Study material:
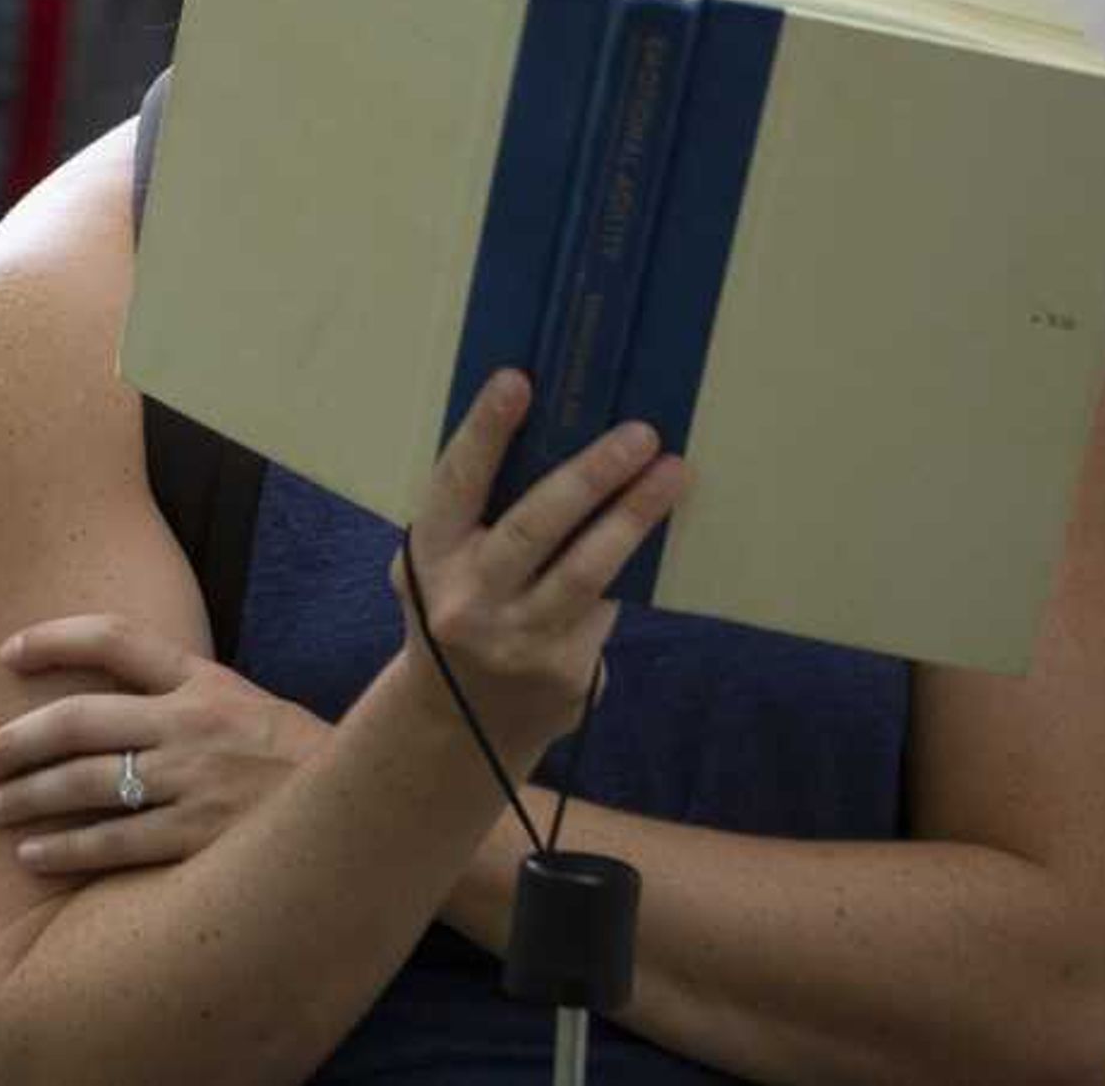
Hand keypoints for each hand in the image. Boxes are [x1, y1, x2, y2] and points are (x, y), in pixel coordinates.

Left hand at [0, 613, 327, 877]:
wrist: (373, 821)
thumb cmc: (304, 769)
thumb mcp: (251, 710)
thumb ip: (188, 702)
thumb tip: (113, 702)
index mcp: (208, 683)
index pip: (117, 639)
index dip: (54, 638)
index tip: (6, 652)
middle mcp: (194, 726)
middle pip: (79, 720)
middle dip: (17, 739)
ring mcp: (197, 784)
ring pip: (85, 784)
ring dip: (28, 796)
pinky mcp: (201, 841)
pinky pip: (116, 843)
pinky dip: (67, 848)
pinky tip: (33, 854)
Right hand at [395, 372, 687, 774]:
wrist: (460, 725)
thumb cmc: (459, 610)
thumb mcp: (440, 566)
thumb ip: (474, 518)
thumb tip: (548, 435)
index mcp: (429, 556)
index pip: (456, 484)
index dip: (485, 432)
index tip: (518, 380)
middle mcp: (467, 599)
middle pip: (535, 526)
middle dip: (592, 475)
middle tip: (641, 433)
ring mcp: (517, 640)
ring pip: (586, 569)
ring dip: (635, 516)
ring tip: (675, 473)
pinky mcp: (564, 671)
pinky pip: (606, 605)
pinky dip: (632, 564)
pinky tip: (662, 530)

What to do: Only the lines from the top of the material through the line containing "middle dip: (592, 475)" should be written out, exactly and without pictures.

Reply to the exercise:
Hand keypoints for each hand in the image. Boxes are [x1, y1, x2, y2] and points are (x, y), in pixel coordinates.

Left hand at [0, 613, 327, 877]:
wrist: (373, 821)
thumb cmc: (304, 769)
thumb mcp: (251, 710)
thumb ip: (188, 702)
thumb tip: (113, 702)
index mcp: (208, 683)
index pip: (117, 639)
index dip: (54, 638)
index tip: (6, 652)
middle mcp: (194, 726)
middle pip: (79, 720)
middle dip: (17, 739)
ring mcp: (197, 784)
ring pip: (85, 784)
ring dip: (28, 796)
pinky mcp: (201, 841)
pinky pip: (116, 843)
pinky dip: (67, 848)
pinky tip: (33, 854)
Right hand at [395, 372, 687, 774]:
wrist: (460, 725)
thumb cmc: (459, 610)
thumb mcp: (440, 566)
thumb ip: (474, 518)
thumb tip: (548, 435)
index mcp: (429, 556)
index pip: (456, 484)
index dip: (485, 432)
index tip: (518, 380)
middle mcp: (467, 599)
middle pip: (535, 526)
middle dip: (592, 475)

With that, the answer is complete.